I’m Mark Brooks and this is the 2 minute Tuesday top news summary.
The earning season is here. Public dating companies are now releasing their financial results for the second quarter of 2019. The Meet Group, which you know as the livestreaming-focused company and owner of dating apps such as Lovoo, Skout, and Growlr, released their performance figures last week. They reported $52 Million in Q2 revenue, which is up 22% compared to last year’s second quarter. CEO Geoff Cook said that video continued to drive the company’s growth. The number of daily active video users grew 21% year over year across their platforms and the company is expecting $215 Million in annual revenue. The highly anticipated Match Group’s financial results will be out today so we’ll run them on OPW.
Meanwhile, Match has released findings from their annual “Singles in America” study, which is the largest, most comprehensive survey of singles living in the USA. 5000 singles participated. The key takeaway from this year’s study is that over 50% of men say the #MeToo movement has caused them to act differently. They are now more reserved towards female colleagues at work and they think twice before they speak on a date because of the movement.

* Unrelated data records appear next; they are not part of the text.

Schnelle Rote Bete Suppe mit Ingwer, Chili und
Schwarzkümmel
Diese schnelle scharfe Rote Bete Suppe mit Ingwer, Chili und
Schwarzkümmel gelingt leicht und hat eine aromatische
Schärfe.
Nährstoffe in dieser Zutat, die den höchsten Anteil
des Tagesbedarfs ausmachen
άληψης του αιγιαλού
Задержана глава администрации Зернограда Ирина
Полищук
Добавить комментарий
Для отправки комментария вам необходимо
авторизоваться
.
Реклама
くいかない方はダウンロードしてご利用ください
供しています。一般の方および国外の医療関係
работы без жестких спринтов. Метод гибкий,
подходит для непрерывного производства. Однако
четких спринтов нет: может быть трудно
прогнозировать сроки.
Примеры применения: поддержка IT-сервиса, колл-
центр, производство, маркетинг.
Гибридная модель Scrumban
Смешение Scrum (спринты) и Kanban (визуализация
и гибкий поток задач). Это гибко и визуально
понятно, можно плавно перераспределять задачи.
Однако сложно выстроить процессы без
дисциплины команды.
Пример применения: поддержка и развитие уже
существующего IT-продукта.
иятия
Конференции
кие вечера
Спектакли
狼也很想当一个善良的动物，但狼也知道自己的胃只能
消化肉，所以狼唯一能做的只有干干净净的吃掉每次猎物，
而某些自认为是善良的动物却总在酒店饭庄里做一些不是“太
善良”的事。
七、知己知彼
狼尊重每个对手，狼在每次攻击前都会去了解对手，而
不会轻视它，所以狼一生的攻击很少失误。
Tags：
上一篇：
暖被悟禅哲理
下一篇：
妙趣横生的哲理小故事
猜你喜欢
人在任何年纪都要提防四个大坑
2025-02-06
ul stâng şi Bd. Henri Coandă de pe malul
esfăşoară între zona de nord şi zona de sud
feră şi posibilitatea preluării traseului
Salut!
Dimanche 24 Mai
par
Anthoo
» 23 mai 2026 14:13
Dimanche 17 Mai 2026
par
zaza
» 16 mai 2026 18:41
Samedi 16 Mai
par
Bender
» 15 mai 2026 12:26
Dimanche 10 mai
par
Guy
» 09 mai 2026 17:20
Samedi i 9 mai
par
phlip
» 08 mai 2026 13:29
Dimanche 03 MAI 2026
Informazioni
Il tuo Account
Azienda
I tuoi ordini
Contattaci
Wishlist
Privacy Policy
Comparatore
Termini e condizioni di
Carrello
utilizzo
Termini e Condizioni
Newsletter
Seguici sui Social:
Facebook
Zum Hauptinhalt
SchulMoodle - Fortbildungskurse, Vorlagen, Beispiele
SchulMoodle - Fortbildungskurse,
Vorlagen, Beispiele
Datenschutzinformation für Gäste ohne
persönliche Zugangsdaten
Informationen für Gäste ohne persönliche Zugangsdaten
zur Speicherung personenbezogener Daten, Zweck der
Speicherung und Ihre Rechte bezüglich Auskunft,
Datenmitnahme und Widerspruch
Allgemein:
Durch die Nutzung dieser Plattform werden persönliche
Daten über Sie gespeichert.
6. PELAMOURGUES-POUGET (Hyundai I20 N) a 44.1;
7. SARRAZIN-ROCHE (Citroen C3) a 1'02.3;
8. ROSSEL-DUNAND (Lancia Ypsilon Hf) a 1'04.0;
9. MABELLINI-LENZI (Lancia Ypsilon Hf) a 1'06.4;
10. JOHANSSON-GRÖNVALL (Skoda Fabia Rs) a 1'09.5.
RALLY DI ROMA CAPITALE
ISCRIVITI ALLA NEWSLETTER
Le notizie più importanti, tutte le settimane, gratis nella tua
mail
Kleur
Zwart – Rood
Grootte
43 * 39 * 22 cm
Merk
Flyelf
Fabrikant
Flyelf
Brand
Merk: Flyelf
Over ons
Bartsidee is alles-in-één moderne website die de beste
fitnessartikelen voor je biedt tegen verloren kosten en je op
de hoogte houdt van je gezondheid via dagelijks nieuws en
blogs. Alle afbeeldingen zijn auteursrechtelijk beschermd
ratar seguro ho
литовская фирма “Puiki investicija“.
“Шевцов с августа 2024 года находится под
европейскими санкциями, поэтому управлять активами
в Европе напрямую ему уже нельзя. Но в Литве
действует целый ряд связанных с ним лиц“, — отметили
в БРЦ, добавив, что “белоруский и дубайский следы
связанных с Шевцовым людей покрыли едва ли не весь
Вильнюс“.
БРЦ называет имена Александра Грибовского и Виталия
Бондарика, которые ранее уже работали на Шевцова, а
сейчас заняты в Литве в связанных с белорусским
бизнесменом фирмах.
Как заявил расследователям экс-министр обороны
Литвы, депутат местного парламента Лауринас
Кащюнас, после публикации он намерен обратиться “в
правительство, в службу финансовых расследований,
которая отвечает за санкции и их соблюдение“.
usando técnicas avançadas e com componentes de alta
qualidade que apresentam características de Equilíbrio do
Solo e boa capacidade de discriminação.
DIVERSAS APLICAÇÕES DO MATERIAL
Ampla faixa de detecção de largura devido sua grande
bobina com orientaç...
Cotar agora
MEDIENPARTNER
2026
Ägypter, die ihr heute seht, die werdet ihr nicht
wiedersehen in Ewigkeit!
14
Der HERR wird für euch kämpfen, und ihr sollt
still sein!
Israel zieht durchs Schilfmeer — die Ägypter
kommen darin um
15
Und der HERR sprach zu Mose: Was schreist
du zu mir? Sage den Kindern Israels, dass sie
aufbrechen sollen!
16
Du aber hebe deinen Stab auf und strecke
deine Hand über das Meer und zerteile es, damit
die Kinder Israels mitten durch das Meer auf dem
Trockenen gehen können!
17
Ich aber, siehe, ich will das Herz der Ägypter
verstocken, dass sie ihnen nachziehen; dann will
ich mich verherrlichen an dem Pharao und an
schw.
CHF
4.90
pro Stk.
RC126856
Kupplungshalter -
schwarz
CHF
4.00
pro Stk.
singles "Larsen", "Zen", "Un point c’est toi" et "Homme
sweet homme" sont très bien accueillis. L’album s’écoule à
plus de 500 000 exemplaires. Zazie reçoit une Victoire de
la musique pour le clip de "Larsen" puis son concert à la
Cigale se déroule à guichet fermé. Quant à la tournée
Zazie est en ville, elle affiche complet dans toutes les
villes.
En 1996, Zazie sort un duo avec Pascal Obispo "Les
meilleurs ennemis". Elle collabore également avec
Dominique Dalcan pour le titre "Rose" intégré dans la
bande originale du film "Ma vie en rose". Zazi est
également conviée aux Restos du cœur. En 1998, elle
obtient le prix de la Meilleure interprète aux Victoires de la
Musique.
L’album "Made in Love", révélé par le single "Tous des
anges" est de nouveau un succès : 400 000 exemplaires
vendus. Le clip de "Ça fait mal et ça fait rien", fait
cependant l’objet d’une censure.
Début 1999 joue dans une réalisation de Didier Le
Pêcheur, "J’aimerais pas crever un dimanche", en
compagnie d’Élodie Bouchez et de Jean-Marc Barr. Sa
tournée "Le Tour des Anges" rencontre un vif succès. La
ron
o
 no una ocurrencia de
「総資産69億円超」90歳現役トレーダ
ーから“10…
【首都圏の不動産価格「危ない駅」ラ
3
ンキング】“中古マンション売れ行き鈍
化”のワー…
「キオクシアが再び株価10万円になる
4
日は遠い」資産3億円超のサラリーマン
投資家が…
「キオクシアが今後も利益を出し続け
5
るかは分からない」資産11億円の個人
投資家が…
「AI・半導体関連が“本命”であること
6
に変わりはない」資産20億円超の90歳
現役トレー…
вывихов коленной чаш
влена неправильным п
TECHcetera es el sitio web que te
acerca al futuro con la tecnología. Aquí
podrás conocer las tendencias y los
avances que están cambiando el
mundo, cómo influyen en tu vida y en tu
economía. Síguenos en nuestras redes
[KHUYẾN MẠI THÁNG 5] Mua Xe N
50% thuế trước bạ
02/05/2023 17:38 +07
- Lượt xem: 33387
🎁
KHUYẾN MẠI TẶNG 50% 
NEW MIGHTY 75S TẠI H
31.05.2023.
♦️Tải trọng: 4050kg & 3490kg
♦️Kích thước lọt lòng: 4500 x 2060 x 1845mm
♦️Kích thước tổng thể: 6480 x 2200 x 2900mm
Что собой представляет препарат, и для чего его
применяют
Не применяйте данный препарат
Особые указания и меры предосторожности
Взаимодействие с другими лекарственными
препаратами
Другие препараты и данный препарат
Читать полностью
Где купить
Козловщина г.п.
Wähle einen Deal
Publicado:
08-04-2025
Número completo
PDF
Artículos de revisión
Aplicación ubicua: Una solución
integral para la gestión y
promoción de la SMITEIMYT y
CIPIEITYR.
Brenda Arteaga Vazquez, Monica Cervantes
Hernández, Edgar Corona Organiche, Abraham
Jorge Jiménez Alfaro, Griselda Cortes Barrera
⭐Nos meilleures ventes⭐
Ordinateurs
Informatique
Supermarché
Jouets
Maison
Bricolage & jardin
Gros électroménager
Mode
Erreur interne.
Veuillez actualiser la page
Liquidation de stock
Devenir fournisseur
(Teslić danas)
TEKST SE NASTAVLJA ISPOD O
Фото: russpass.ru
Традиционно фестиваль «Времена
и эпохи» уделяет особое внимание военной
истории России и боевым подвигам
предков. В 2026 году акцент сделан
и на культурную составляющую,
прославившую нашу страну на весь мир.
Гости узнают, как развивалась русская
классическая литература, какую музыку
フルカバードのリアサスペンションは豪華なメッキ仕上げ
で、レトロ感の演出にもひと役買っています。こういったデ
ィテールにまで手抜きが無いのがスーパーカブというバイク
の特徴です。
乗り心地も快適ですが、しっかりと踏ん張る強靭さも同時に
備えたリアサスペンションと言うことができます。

You may recall from last week’s two minute Tuesday news review that Yoti just started working with The Meet Group. Well, the London based digital identity app, has now raised 8 Million pounds. Yoti allows users to prove who they say they are when accessing online services or making age-verified purchases. They’ve already raised money in the past. Yoti started in 2014 and raised 65 million pounds. The Meet Group has recently implemented Yoti’s Age Scan to verify the age of their users to keep minors off their apps.
In legal news,… dating app Bumble has stumbled a bit in a lawsuit that is challenging Bumble’s refund and renewal practices. Listen up! This is an interesting jurisdiction precedent for us to be aware of. Plaintiff Nick King accused the dating app of violating two California laws. Namely, the Dating Service law, which allows users a cooling-off period, and an Automatic Renewal law, that, among other things, requires companies to notify consumers about how to cancel the auto-renewal before they’re charged. Mr King is saying that he did not receive information about Bumble’s cancellation and refund policies when he subscribed. Bumble’s terms of services state that the customer’s relationship with Bumble “are governed and interpreted by the laws of the State of New York. Bumble argued that because King’s accusations were based on Californian laws, they could be dismissed as irrelevant. Well, not really. Last week, California judges ruled that the local California laws WILL apply to the relationship between the app and its California users. This decision shows that you can’t always direct every suit to your favored courthouse.
That’s all for now. Thanks for watching.